Tribunal de Justiça do Distrito Federal e dos Territórios

Mês do júri: Homem pega 30 anos de prisão por dois homicídios no Recanto das Emas

por AF — publicado 28/11/2016

A juíza do Tribunal do Júri do Recanto das Emas condenou Cesar Francisco Alves a 30 anos de prisão pelos homicídios de Raimundo Rodrigues Martins e Nilson Ferreira de Sousa.
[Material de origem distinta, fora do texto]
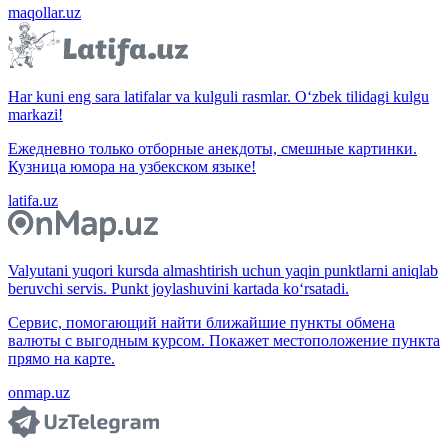
maqollar.uz
Har kuni eng sara latifalar va kulguli rasmlar. O‘zbek tilidagi kulgu
markazi!
Ежедневно только отборные анекдоты, смешные картинки.
Кузница юмора на узбекском языке!
latifa.uz
Valyutani yuqori kursda almashtirish uchun yaqin punktlarni aniqlab
beruvchi servis. Punkt joylashuvini kartada ko‘rsatadi.
Сервис, помогающий найти ближайшие пункты обмена
валюты с выгодным курсом. Покажет местоположение пункта
прямо на карте.
onmap.uz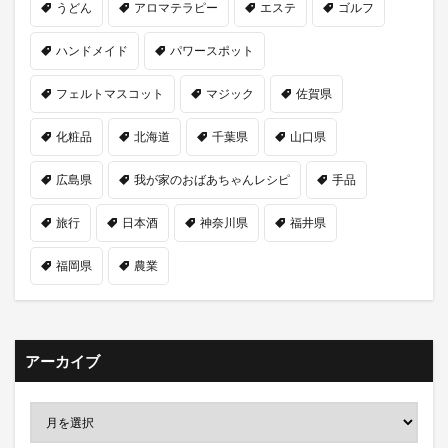
うどん
アロマテラピー
エステ
ゴルフ
ハンドメイド
パワースポット
フェルトマスコット
マジック
佐賀県
化粧品
北海道
千葉県
山口県
広島県
我が家のおばあちゃんレシピ
手品
旅行
日本酒
神奈川県
福井県
福岡県
農業
アーカイブ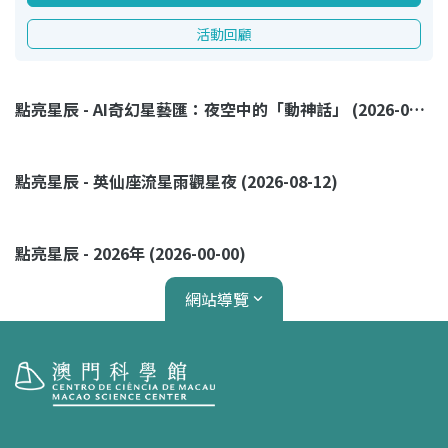
活動回顧
點亮星辰 - AI奇幻星藝匯：夜空中的「動神話」 (2026-08-23)
點亮星辰 - 英仙座流星雨觀星夜 (2026-08-12)
點亮星辰 - 2026年 (2026-00-00)
網站導覽
參觀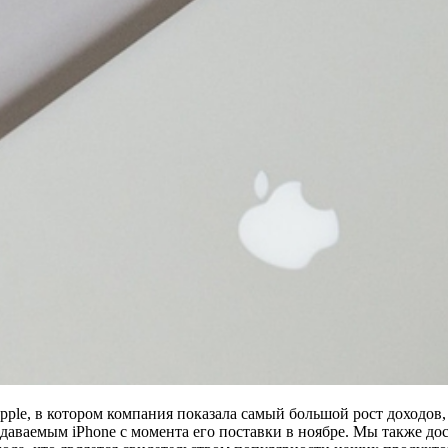
le, в котором компания показала самый большой рост доходов, 
аваемым iPhone с момента его поставки в ноябре. Мы также до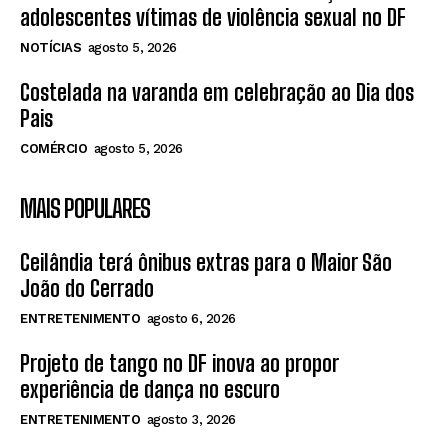
adolescentes vítimas de violência sexual no DF
NOTÍCIAS
agosto 5, 2026
Costelada na varanda em celebração ao Dia dos
Pais
COMÉRCIO
agosto 5, 2026
MAIS POPULARES
Ceilândia terá ônibus extras para o Maior São
João do Cerrado
ENTRETENIMENTO
agosto 6, 2026
Projeto de tango no DF inova ao propor
experiência de dança no escuro
ENTRETENIMENTO
agosto 3, 2026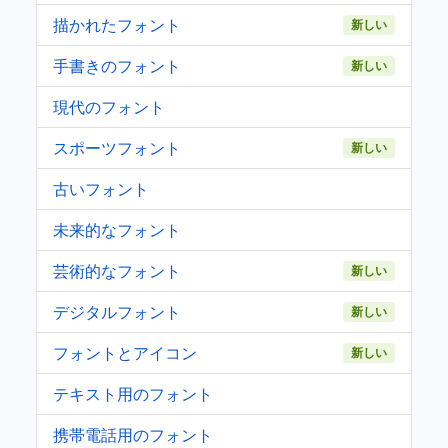
描かれたフォント
新しい
手書きのフォント
新しい
現代のフォント
スポーツフォント
新しい
古いフォント
未来的なフォント
芸術的なフォント
新しい
デジタルフォント
新しい
フォントとアイコン
新しい
テキスト用のフォント
携帯電話用のフォント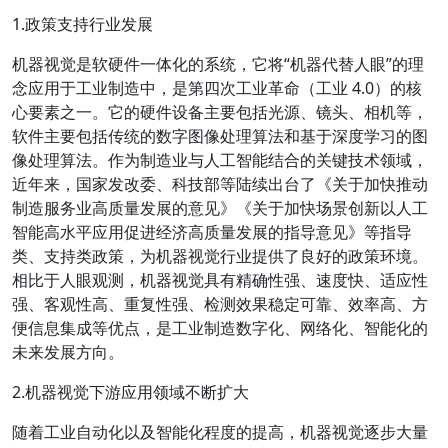
1.政策支持行业发展
机器视觉是软硬件一体化的系统，它将“机器代替人眼”的理
念应用于工业制造中，是第四次工业革命（工业 4.0）的核
心要素之一。它的硬件设备主要包括光源、镜头、相机等，
软件主要包括传统的数字图像处理算法和基于深度学习的图
像处理算法。作为制造业与人工智能结合的关键技术领域，
近年来，国家发改委、科技部等陆续出台了《关于加快推动
制造服务业高质量发展的意见》《关于加快场景创新以人工
智能高水平应用促进经济高质量发展的指导意见》等指导
类、支持类政策，为机器视觉行业提供了良好的政策环境。
相比于人眼观测，机器视觉具有精确性强、速度快、适应性
强、客观性高、重复性强、检测效果稳定可靠、效率高、方
便信息集成等优点，是工业制造数字化、网络化、智能化的
未来发展方向。
2.机器视觉下游应用领域不断扩大
随着工业自动化以及智能化程度的提高，机器视觉逐步大量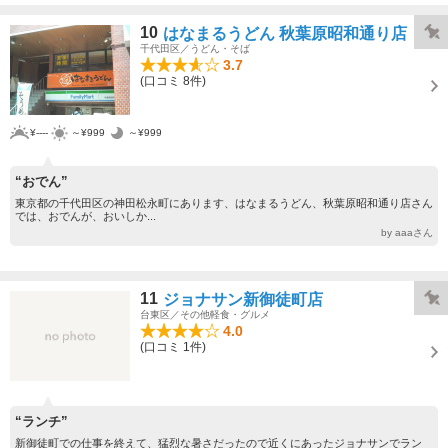
10
はなまるうどん 秋葉原昭和通り店
千代田区／うどん・そば
3.7
(口コミ 8件)
¥----
～¥999
～¥999
“おでん”
東京都の千代田区の神田松永町にあります、はなまるうどん、秋葉原昭和通り店さん
では、おでんが、おいしか...
by aaaさん
11
ジョナサン新御徒町店
台東区／その他軽食・グルメ
4.0
(口コミ 1件)
“ランチ”
新御徒町での仕事を終えて、猛烈な暑さだったので近くにあったジョナサンでラン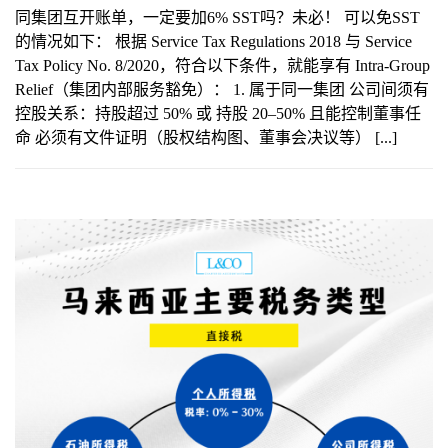
同集团互开账单，一定要加6% SST吗？未必！ 可以免SST
的情况如下： 根据 Service Tax Regulations 2018 与 Service
Tax Policy No. 8/2020，符合以下条件，就能享有 Intra-Group
Relief（集团内部服务豁免）： 1. 属于同一集团 公司间须有
控股关系：持股超过 50% 或 持股 20–50% 且能控制董事任
命 必须有文件证明（股权结构图、董事会决议等） [...]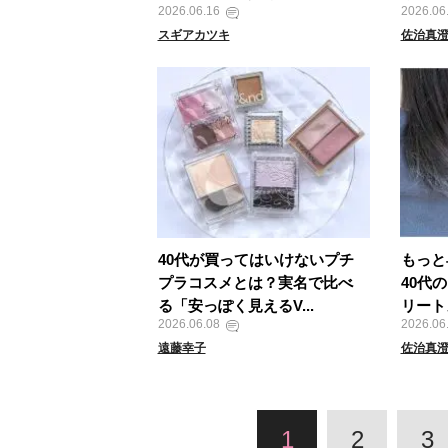
2026.06.16
2026.06
スギアカツキ
佐治真
40代が買ってはいけないプチ
もっと
プラコスメとは？実名で比べ
40代
る「安っぽく見えるV...
リート
2026.06.08
2026.06
遠藤幸子
佐治真
1
2
3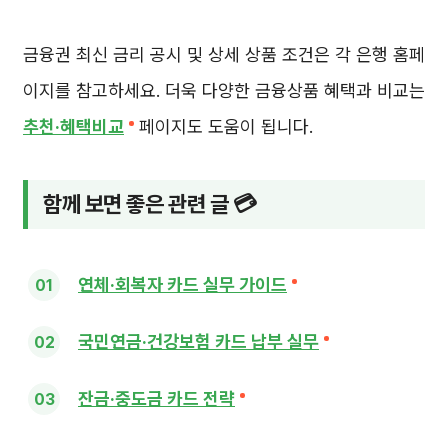
금융권 최신 금리 공시 및 상세 상품 조건은 각 은행 홈페
이지를 참고하세요. 더욱 다양한 금융상품 혜택과 비교는
추천·혜택비교
페이지도 도움이 됩니다.
함께 보면 좋은 관련 글 💳
연체·회복자 카드 실무 가이드
국민연금·건강보험 카드 납부 실무
잔금·중도금 카드 전략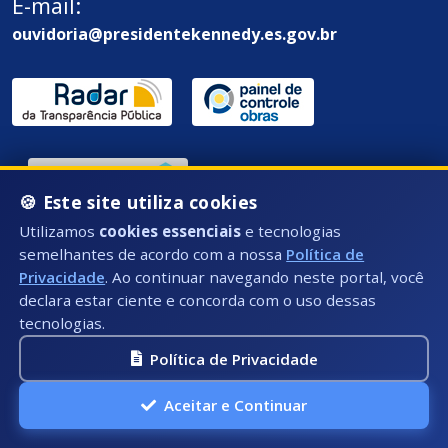
E-mail:
ouvidoria@presidentekennedy.es.gov.br
🍪 Este site utiliza cookies
Utilizamos
cookies essenciais
e tecnologias
Endereço / Ouvidoria:
semelhantes de acordo com a nossa
Política de
Rua Átila Vivaqua, Nº 79 - Centro, Presidente
Privacidade
. Ao continuar navegando neste portal, você
Kennedy - ES, CEP: 29350-000
declara estar ciente e concorda com o uso dessas
tecnologias.
Política de Privacidade
Aceitar e Continuar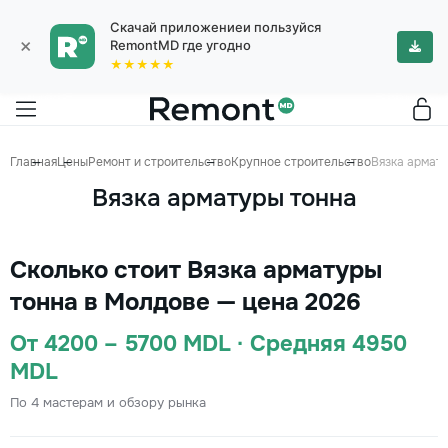
Скачай приложениеи пользуйся
×
RemontMD где угодно
★★★★★
Главная
Цены
Ремонт и строительство
Крупное строительство
Вязка армат
Вязка арматуры тонна
Сколько стоит Вязка арматуры
тонна в Молдове — цена 2026
От 4200 – 5700 MDL · Средняя 4950
MDL
По 4 мастерам и обзору рынка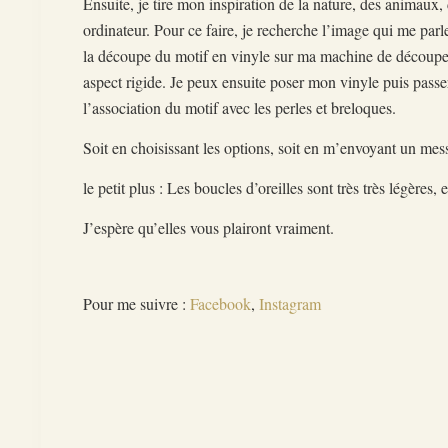
Ensuite, je tire mon inspiration de la nature, des animaux,
ordinateur. Pour ce faire, je recherche l’image qui me parle
la découpe du motif en vinyle sur ma machine de découpe.
aspect rigide. Je peux ensuite poser mon vinyle puis passe
l’association du motif avec les perles et breloques.
Soit en choisissant les options, soit en m’envoyant un m
le petit plus : Les boucles d’oreilles sont très très légères
J’espère qu’elles vous plairont vraiment.
Pour me suivre :
Facebook
,
Instagram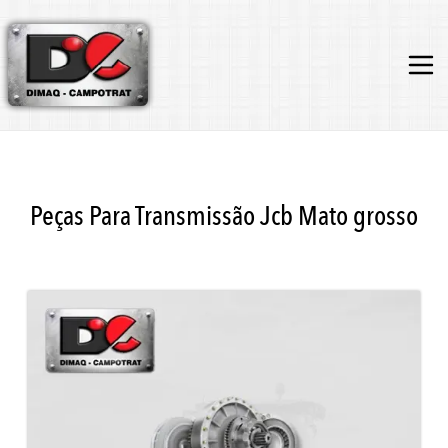
Peças Para Transmissão Jcb Mato grosso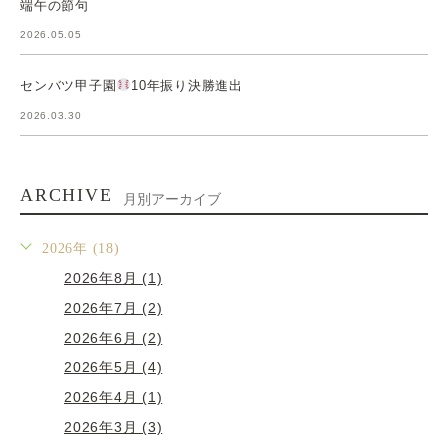
端午の節句
2026.05.05
センバツ甲子園
10年振り決勝進出
2026.03.30
ARCHIVE
月別アーカイブ
2026年 (18)
2026年8月 (1)
2026年7月 (2)
2026年6月 (2)
2026年5月 (4)
2026年4月 (1)
2026年3月 (3)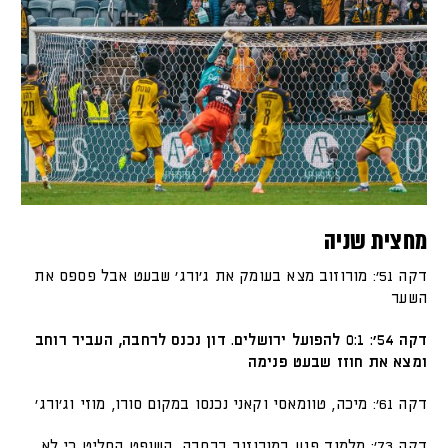
מחצית שניה
דקה 51׳: מורוזוב מצא בעומק את ג'ורג' שבעט אבל פספס את
השער
דקה 54׳: 0:1 להפועל ירושלים. דון נכנס לרחבה, העביר רוחב
ומצא את חוזז שבעט פנימה
דקה 61׳: מיכה, טוומאסי וקאני נכנסו במקום סורו, מוזי וג'ורג'
דקה 73׳: מלמוד פגע במורוזוב ברחבה, השופט החליט כי לא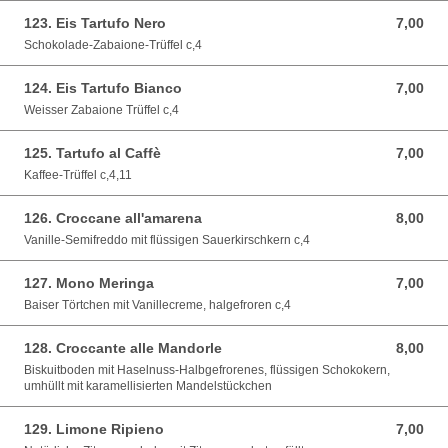
123. Eis Tartufo Nero
7,00
7,00 EUR
Schokolade-Zabaione-Trüffel c,4
124. Eis Tartufo Bianco
7,00
7,00 EUR
Weisser Zabaione Trüffel c,4
125. Tartufo al Caffè
7,00
7,00 EUR
Kaffee-Trüffel c,4,11
126. Croccane all'amarena
8,00
8,00 EUR
Vanille-Semifreddo mit flüssigen Sauerkirschkern c,4
127. Mono Meringa
7,00
7,00 EUR
Baiser Törtchen mit Vanillecreme, halgefroren c,4
128. Croccante alle Mandorle
8,00
8,00 EUR
Biskuitboden mit Haselnuss-Halbgefrorenes, flüssigen Schokokern,
umhüllt mit karamellisierten Mandelstückchen
129. Limone Ripieno
7,00
7,00 EUR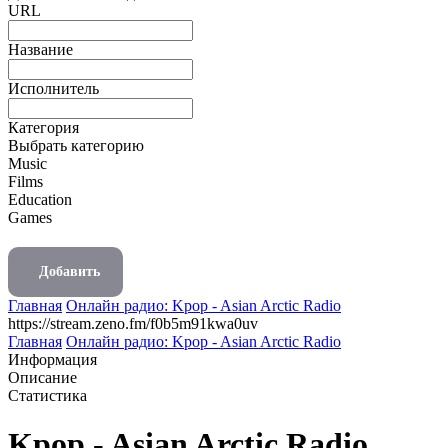
URL
Название
Исполнитель
Категория
Выбрать категорию
Music
Films
Education
Games
Добавить
Главная
Онлайн радио: Kpop - Asian Arctic Radio
https://stream.zeno.fm/f0b5m91kwa0uv
Главная
Онлайн радио: Kpop - Asian Arctic Radio
Информация
Описание
Статистика
Kpop - Asian Arctic Radio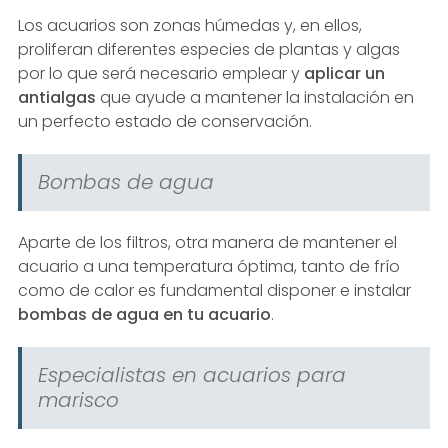
Los acuarios son zonas húmedas y, en ellos,
proliferan diferentes especies de plantas y algas
por lo que será necesario emplear y
aplicar un
antialgas
que ayude a mantener la instalación en
un perfecto estado de conservación.
Bombas de agua
Aparte de los filtros, otra manera de mantener el
acuario a una temperatura óptima, tanto de frío
como de calor es fundamental disponer e instalar
bombas de agua en tu acuario
.
Especialistas en acuarios para
marisco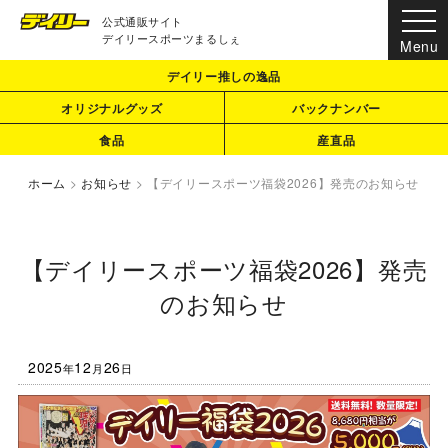
公式通販サイト
デイリースポーツまるしぇ
デイリー推しの逸品
オリジナルグッズ
バックナンバー
食品
産直品
ホーム
>
お知らせ
>
【デイリースポーツ福袋2026】発売のお知らせ
【デイリースポーツ福袋2026】発売
のお知らせ
2025
12
26
年
月
日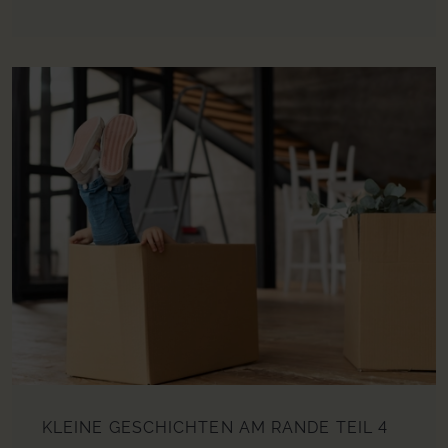
KLEINE GESCHICHTEN AM RANDE
TEIL 4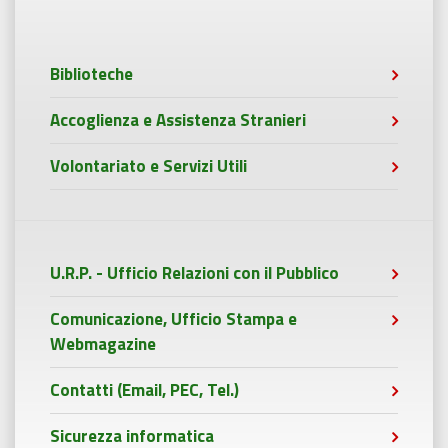
Biblioteche
Accoglienza e Assistenza Stranieri
Volontariato e Servizi Utili
U.R.P. - Ufficio Relazioni con il Pubblico
Comunicazione, Ufficio Stampa e
Webmagazine
Contatti (Email, PEC, Tel.)
Sicurezza informatica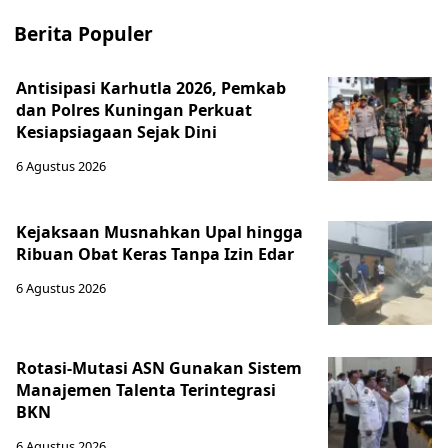
Berita Populer
Antisipasi Karhutla 2026, Pemkab
dan Polres Kuningan Perkuat
Kesiapsiagaan Sejak Dini
6 Agustus 2026
Kejaksaan Musnahkan Upal hingga
Ribuan Obat Keras Tanpa Izin Edar
6 Agustus 2026
Rotasi-Mutasi ASN Gunakan Sistem
Manajemen Talenta Terintegrasi
BKN
6 Agustus 2026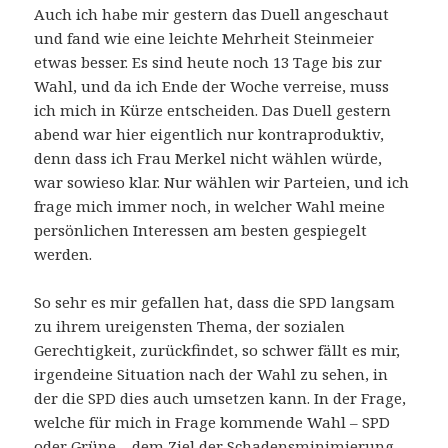
Auch ich habe mir gestern das Duell angeschaut
und fand wie eine leichte Mehrheit Steinmeier
etwas besser. Es sind heute noch 13 Tage bis zur
Wahl, und da ich Ende der Woche verreise, muss
ich mich in Kürze entscheiden. Das Duell gestern
abend war hier eigentlich nur kontraproduktiv,
denn dass ich Frau Merkel nicht wählen würde,
war sowieso klar. Nur wählen wir Parteien, und ich
frage mich immer noch, in welcher Wahl meine
persönlichen Interessen am besten gespiegelt
werden.
So sehr es mir gefallen hat, dass die SPD langsam
zu ihrem ureigensten Thema, der sozialen
Gerechtigkeit, zurückfindet, so schwer fällt es mir,
irgendeine Situation nach der Wahl zu sehen, in
der die SPD dies auch umsetzen kann. In der Frage,
welche für mich in Frage kommende Wahl – SPD
oder Grüne – dem Ziel der Schadensminimierung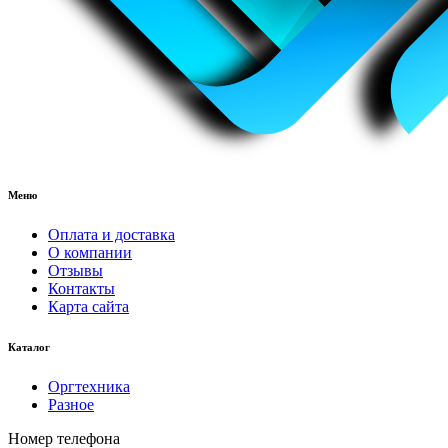
Меню
Оплата и доставка
О компании
Отзывы
Контакты
Карта сайта
Каталог
Оргтехника
Разное
Номер телефона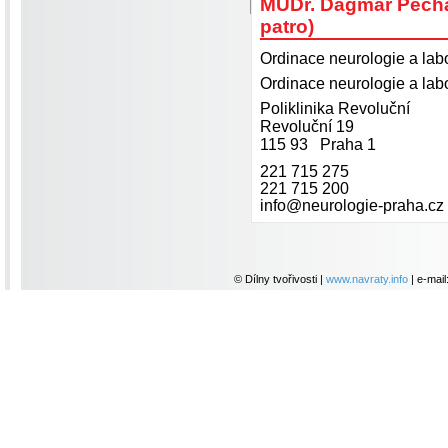
MUDr. Dagmar Pecha
patro)
Ordinace neurologie a la
Ordinace neurologie a la
Poliklinika Revoluční
Revoluční 19
115 93 Praha 1
221 715 275
221 715 200
info@neurologie-praha.cz
© Dílny tvořivosti |
www.navraty.info
| e-mail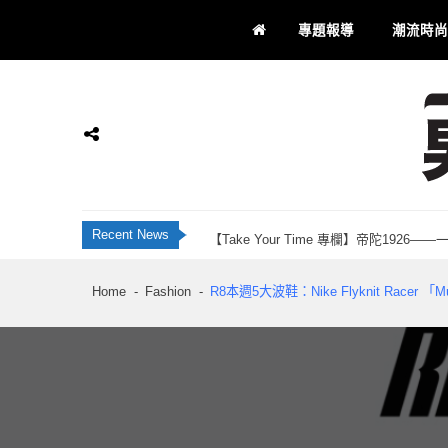
Skip
Skip
專題報導
潮流時尚
to
to
navigation
content
JBL Live 全新智慧降噪耳機系列 藍牙 6
香港科研28年品牌 INNOTIER 創辦人Ju
Momax 屯門市廣場品牌店正式開業！「Recha
【Take Your Time 專欄】帝陀192
男士通信
男士專屬
Recent News
刺客教條：黑旗同步重置 評測：海盜黃金時代
JBL Live 全新智慧降噪耳機系列 藍牙 6
Home
Fashion
R8本週5大波鞋：Nike Flyknit Racer 「Mul
香港科研28年品牌 INNOTIER 創辦人Ju
Momax 屯門市廣場品牌店正式開業！「Recha
【Take Your Time 專欄】帝陀192
刺客教條：黑旗同步重置 評測：海盜黃金時代
JBL Live 全新智慧降噪耳機系列 藍牙 6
O crime aconteceu em 1997, mas o réu passou muito tempo foragido, motivo pelo qual foi julgado apenas agora. Cesar Alves foi incurso nas penas do art. 121 §2º inciso IV (homicídio qualificado pela utilização de recurso que dificultou a defesa das vítimas). Para cada crime, ele recebeu 15 anos de reclusão, em regime inicial fechado, num total de 30 anos de pena. 

Segundo a denúncia, no dia 9/3/1997, por volta das 12h30, na Quadra 605, na varanda de um bar rústico, situado em uma invasão do Recanto das Emas/DF, o acusado, de forma livre, consciente e com vontade de matar, efetuou disparos de arma de fogo contra as vítimas, no momento em que elas estavam jogando bilhar. A motivação dos crimes teria sido vingança, uma vez que o réu suspeitava que Raimundo e Nilson tivessem invadido sua residência e furtado vários bens móveis.

Levado a julgamento, o Conselho de Sentença votou pela condenação de Cesar, acolhendo a tese de acusação e votando positivamente aos quesitos de autoria e materialidade dos crimes.  

Ao dosar as penas de cada homicídio, a juíza que presidiu o júri esclareceu: “No caso, embora os delitos de homicídio consumado tenham decorrido de uma única ação, desdobrada em atos distintos e singulares, observa-se que o acusado possuía em relação a cada um dos delitos desígnio criminoso autônomo. Dessa forma, configura-se o concurso formal impróprio de crimes, nos termos do artigo 70, última parte, do Código Penal, razão pela qual efetuo o somatório das penas aplicadas a esses dois delitos, tornando a reprimenda corporal definitiva em 30 anos de reclusão".

O réu não terá direito a recorrer da sentença em liberdade, pois, “à vista da sua presumida periculosidade, extraída, em especial, da gravidade concreta do crime e do fato de o acusado ter contra si duas condenações penais por homicídios praticados em data anterior aos fatos aqui apurados, o que demonstra que ele não teve freios em sua escalada delitiva e que a prisão será proveitosa para impedir que, solto, volte a praticar condutas delitivas gravíssimas, como a que foi tratada neste feito”, concluiu a magistrada.